27. A method of treating or preventing a disease or condition in an individual in which there is an undesirable elevation of the activity of HCN channels comprising administering to such individual a pharmaceutically effective amount of a compound that decreases the level of DAG in the individual.

28. A method of facilitating HCN channel activation in a cell comprising contacting a cell that expresses a HCN channel with an effective amount of a compound that stimulates the activity of a C1-binding protein that mediates the activation of a HCN channel by DAG.

29. The method of claim 28, wherein the compound is 4βPMA.

30. A method of inhibiting HCN channel activation in a cell comprising contacting a cell that expresses a HCN channel with an effective amount of a compound that inhibits the activity of a C1-binding protein that mediates the activation of a HCN channel by DAG.

31. A method of treating or preventing a disease or condition in an individual in which there is an undesirable reduction of the activity of HCN channels comprising administering to such individual a pharmaceutically effective amount of a compound that stimulates the activity of a C1-binding protein that mediates the activation of a HCN channel by DAG in the individual.

32. A method of treating or preventing a disease or condition in an individual in which there is an undesirable elevation of the activity of HCN channels comprising administering to such individual a pharmaceutically effective amount of a compound that inhibits the activity of a C1-binding protein that mediates the activation of a HCN channel by DAG in the individual.

33. A method of inhibiting HCN channel activation in a cell comprising contacting a cell that expresses a HCN channel with an effective amount of a compound that inhibits the interaction between HCN channel and 4,5-PIP2.

34. The method of claim 33, wherein the compound inhibits the interaction between one or more basic amino acid residues of the cytoplasmic region of the HCN channel and 4,5-PIP2.

35. The method of claim 34, wherein the basic amino acid residues are located on the cytoplasmic portion of the core region of the HCN channel.

36. The method of claim 33, wherein the compound inhibits the interaction between the NT1 and NT2 regions of the HCN channel and 4,5-PIP2.

37. The method of claim 33, wherein the compound is an antibody specifically binding to the HCN channel.

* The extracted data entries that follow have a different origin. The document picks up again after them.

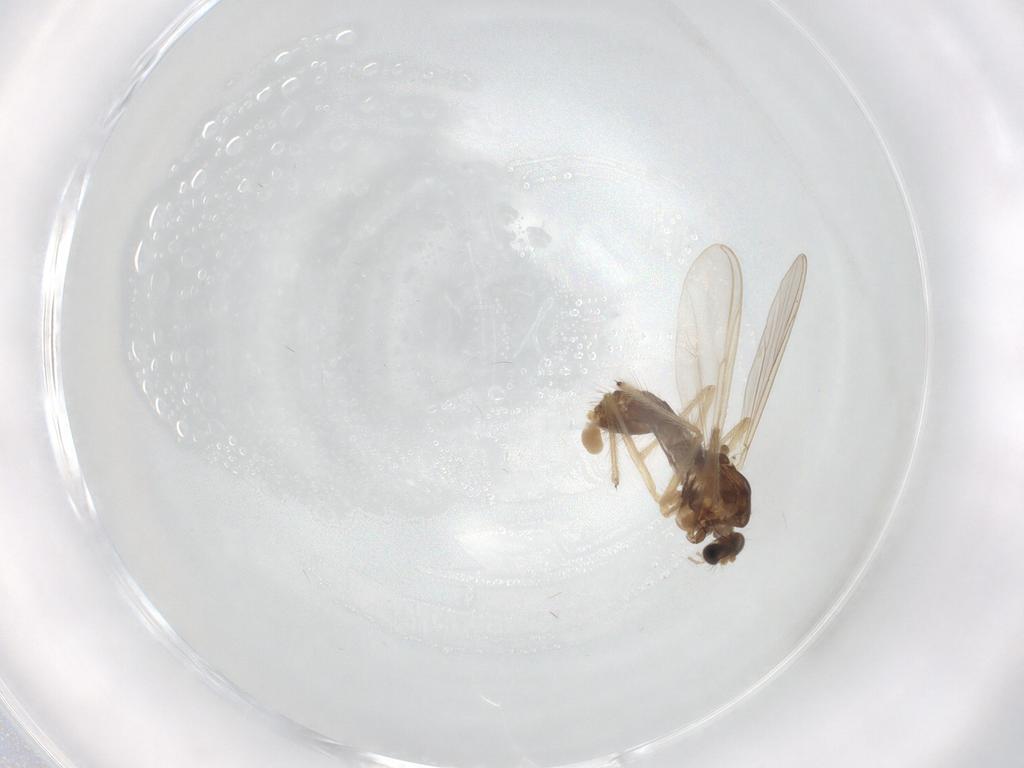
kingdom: Animalia
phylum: Arthropoda
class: Insecta
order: Diptera
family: Chironomidae
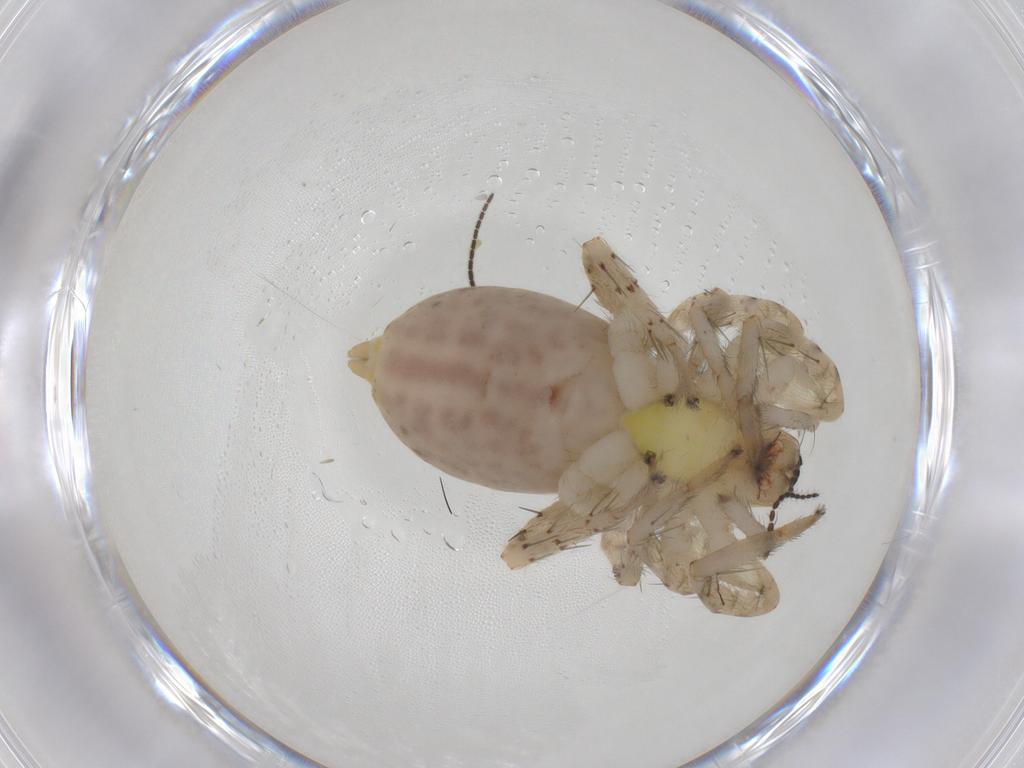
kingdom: Animalia
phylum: Arthropoda
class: Arachnida
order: Araneae
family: Anyphaenidae
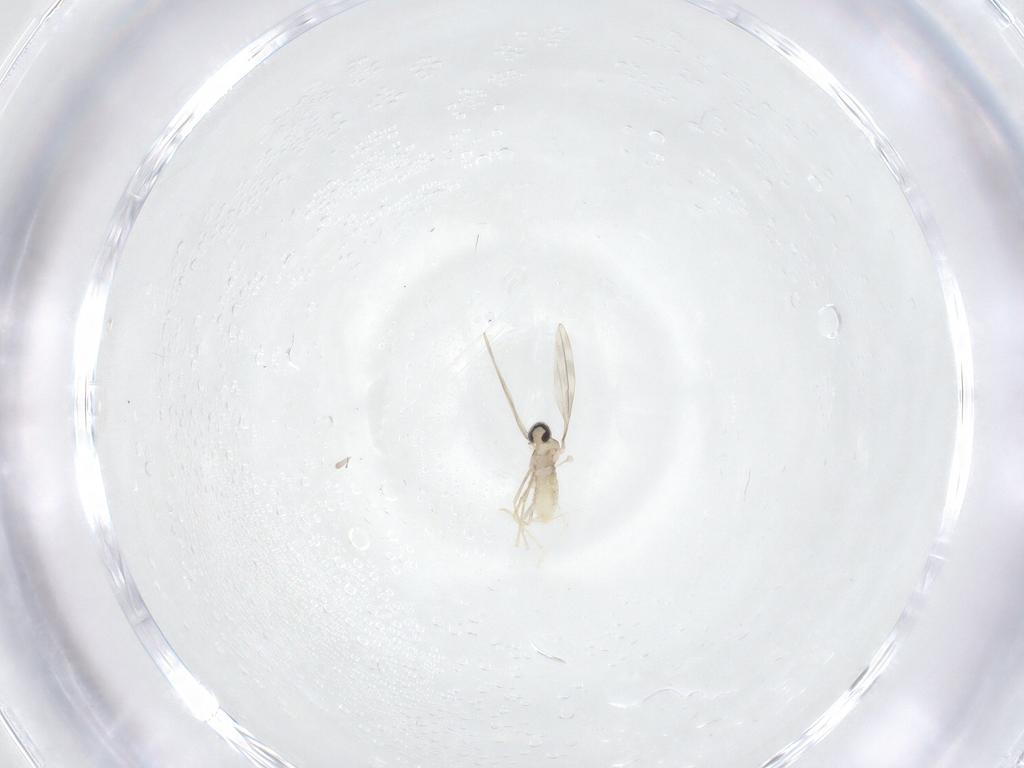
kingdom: Animalia
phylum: Arthropoda
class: Insecta
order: Diptera
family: Cecidomyiidae
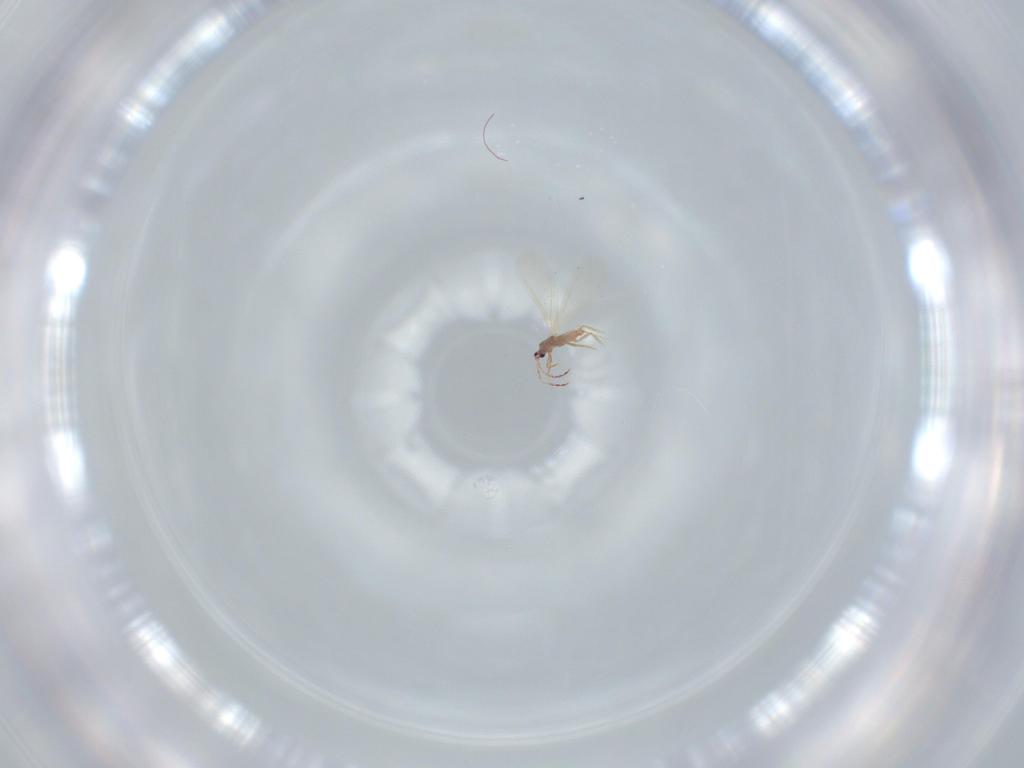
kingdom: Animalia
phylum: Arthropoda
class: Insecta
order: Hemiptera
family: Diaspididae
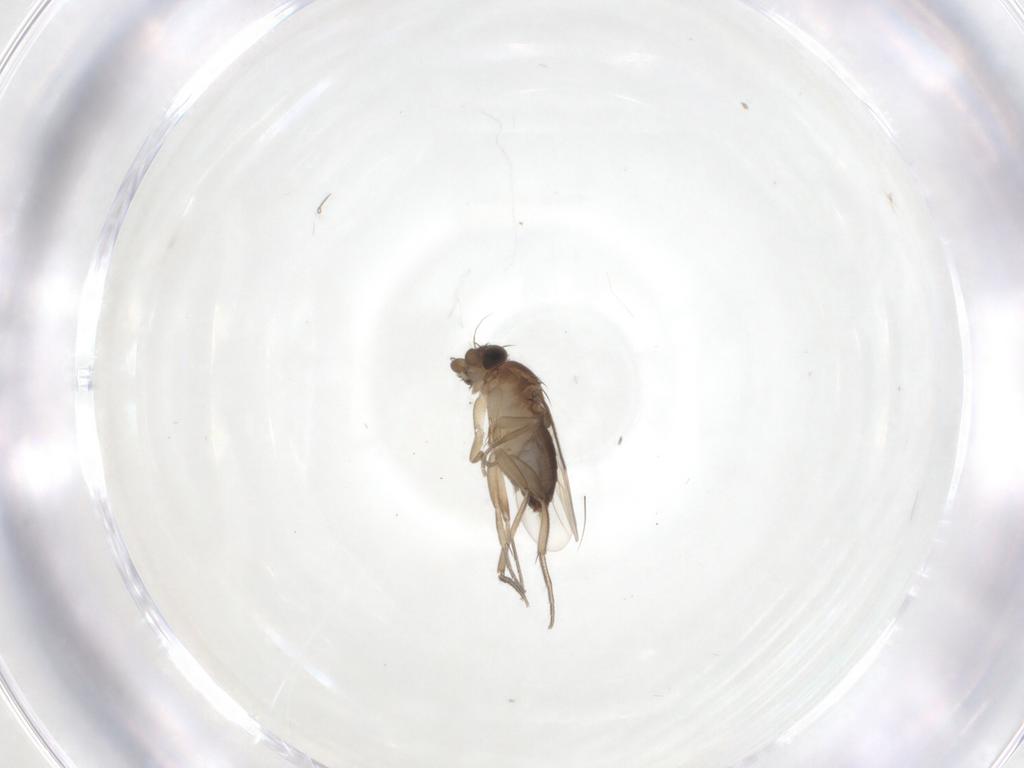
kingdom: Animalia
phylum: Arthropoda
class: Insecta
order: Diptera
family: Phoridae
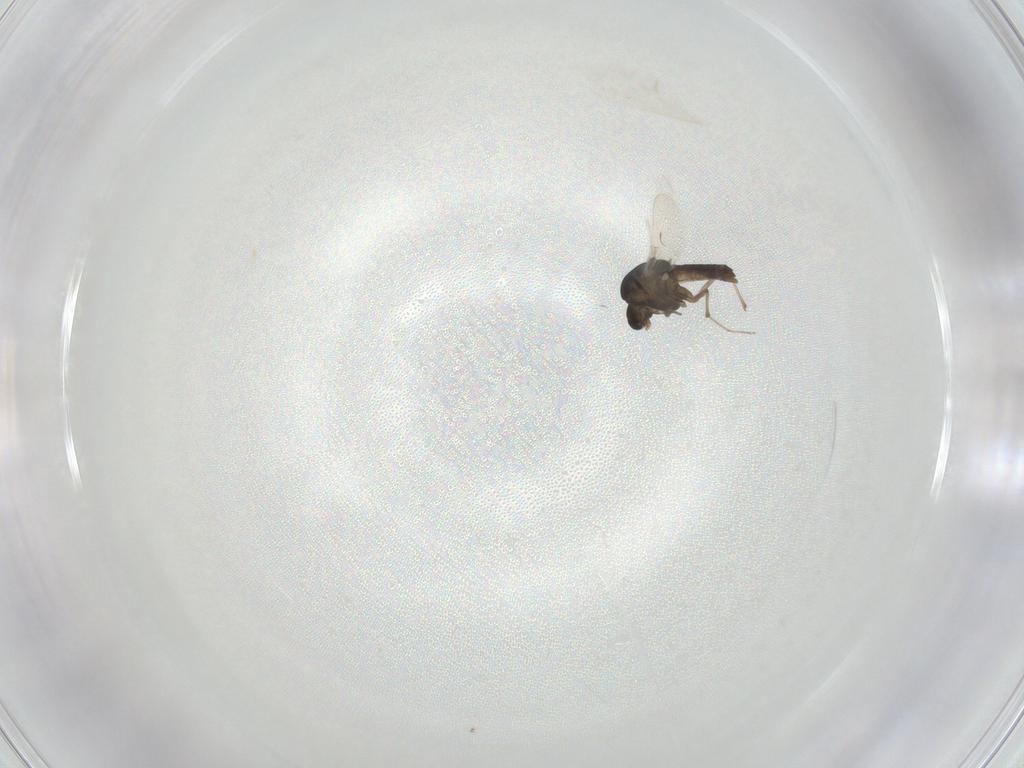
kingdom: Animalia
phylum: Arthropoda
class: Insecta
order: Diptera
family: Chironomidae
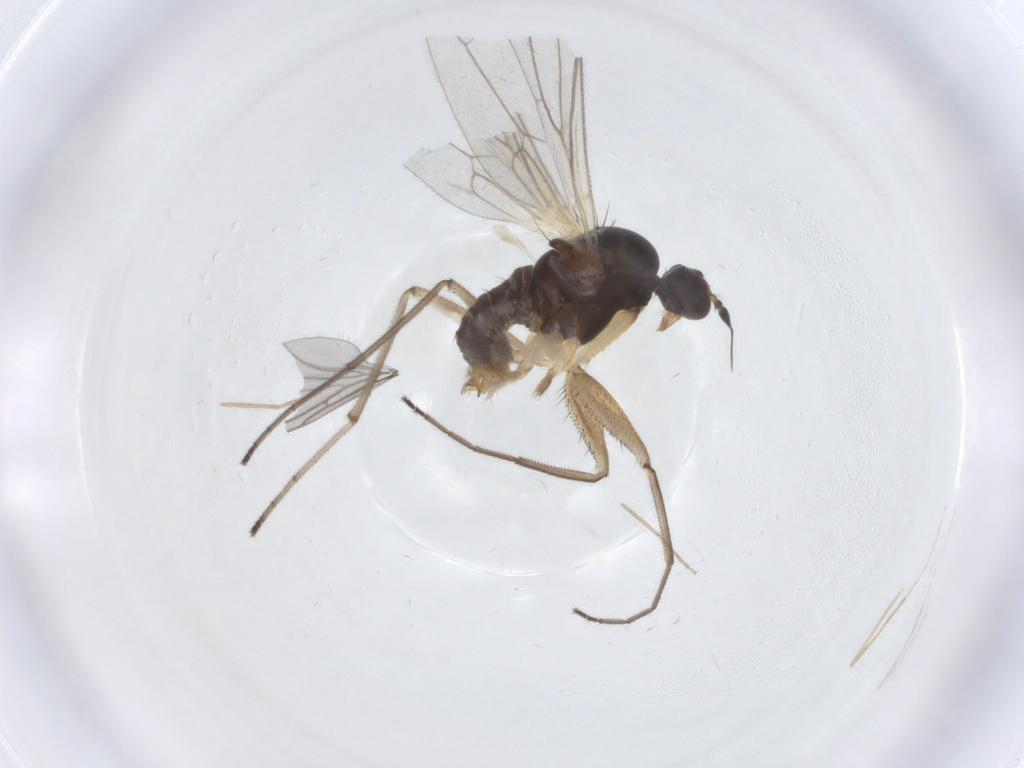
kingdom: Animalia
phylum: Arthropoda
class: Insecta
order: Diptera
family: Empididae
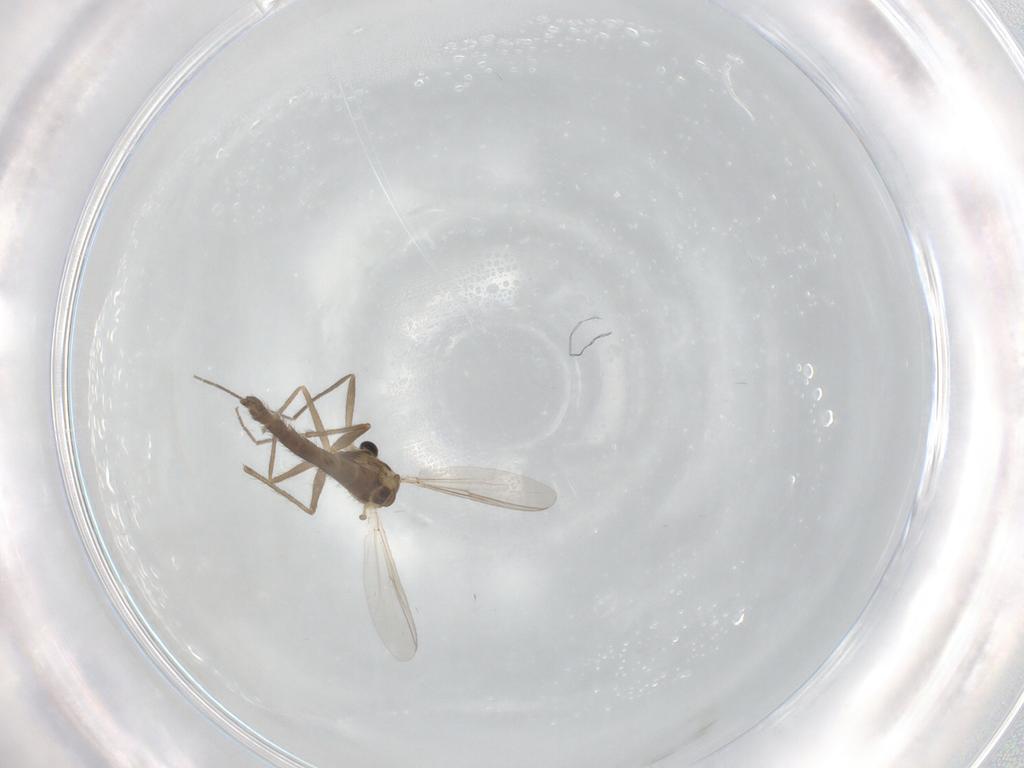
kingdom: Animalia
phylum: Arthropoda
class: Insecta
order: Diptera
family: Chironomidae
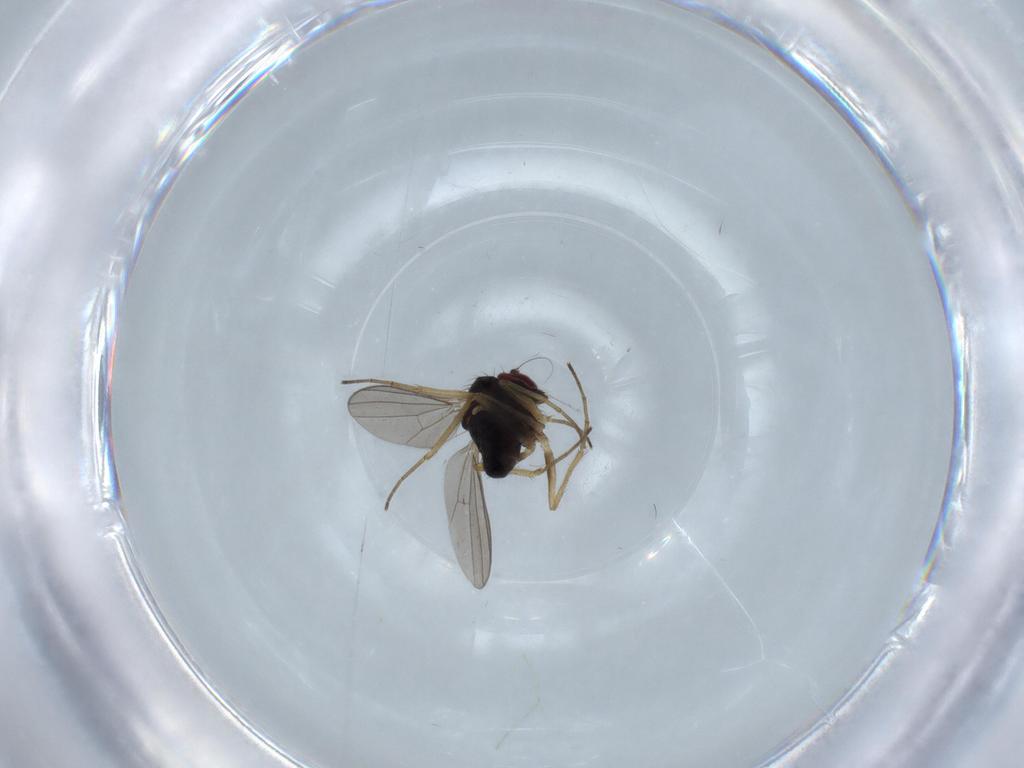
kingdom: Animalia
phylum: Arthropoda
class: Insecta
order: Diptera
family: Dolichopodidae
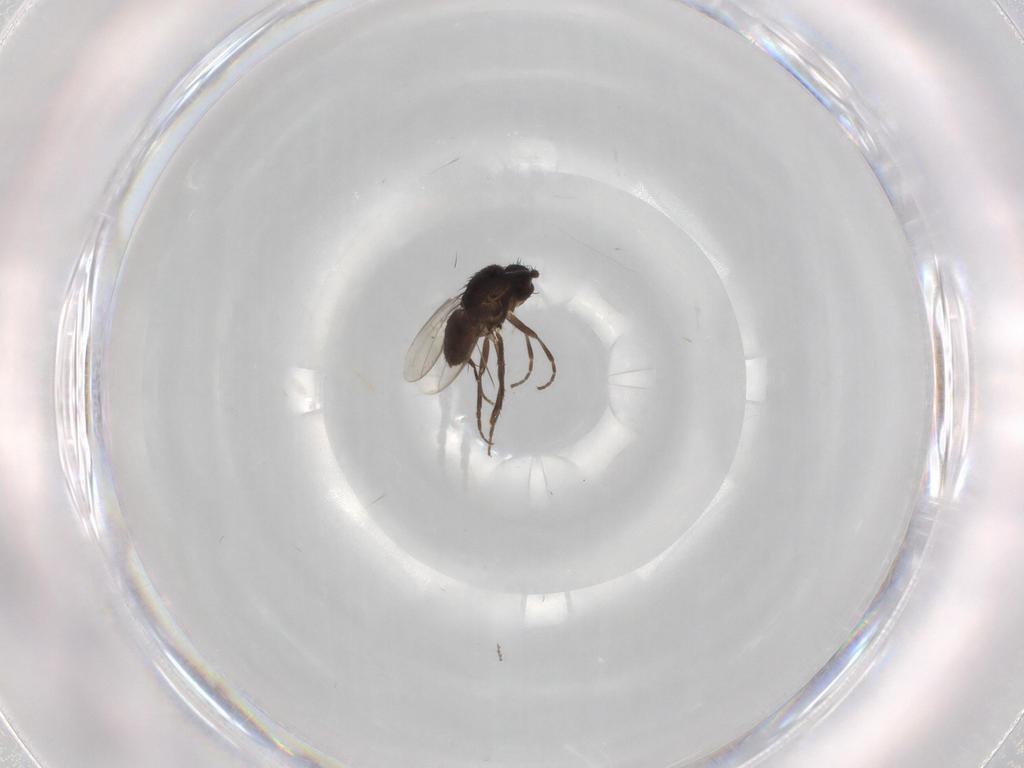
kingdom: Animalia
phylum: Arthropoda
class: Insecta
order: Diptera
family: Sphaeroceridae
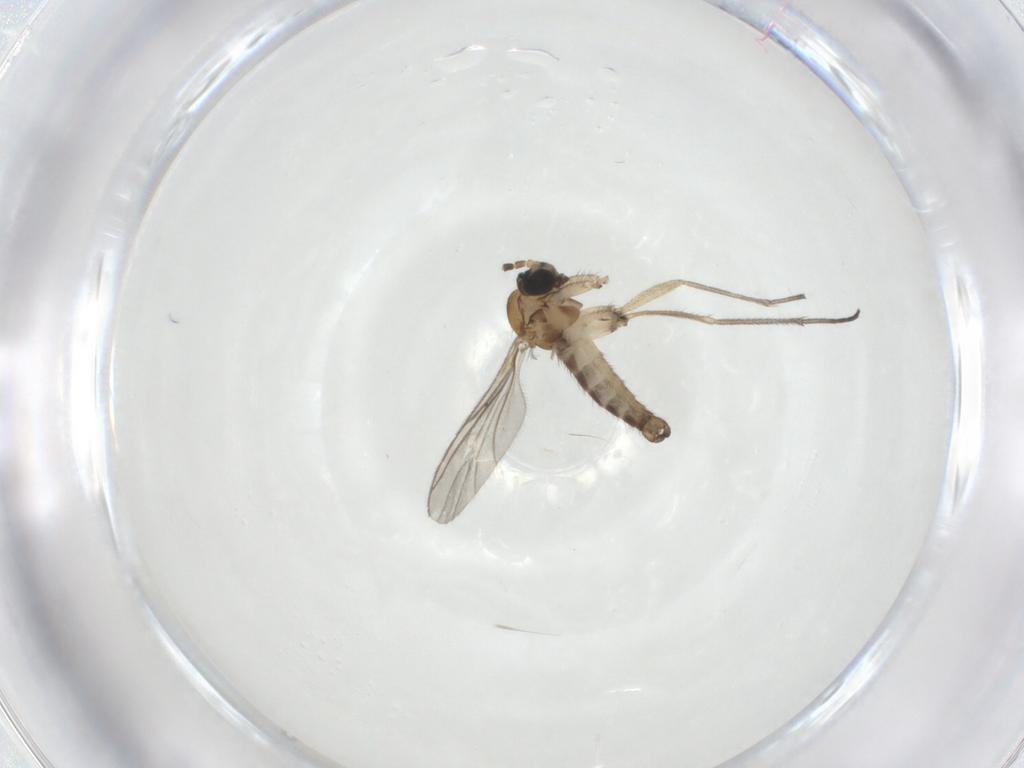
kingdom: Animalia
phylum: Arthropoda
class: Insecta
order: Diptera
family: Sciaridae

38. A method of treating or preventing a disease or condition in an individual in which there is an undesirable elevation of the activity of HCN channels comprising administering to such individual a pharmaceutically effective amount of a compound in the individual, wherein the compound inhibits the interaction between HCN channels and 4,5-PIP2.

39. The method of claim 38, wherein the compound is an antibody that specifically binds to the NT1 and NT2 regions of the HCN channel.

40. A method of screening for a compound that modulates the interaction between HCN channels and 4,5-PIP2 comprising contacting a cell that expresses a HCN channel with a test compound and 4,5-PIP2 and measuring the gating activity of the HCN channel.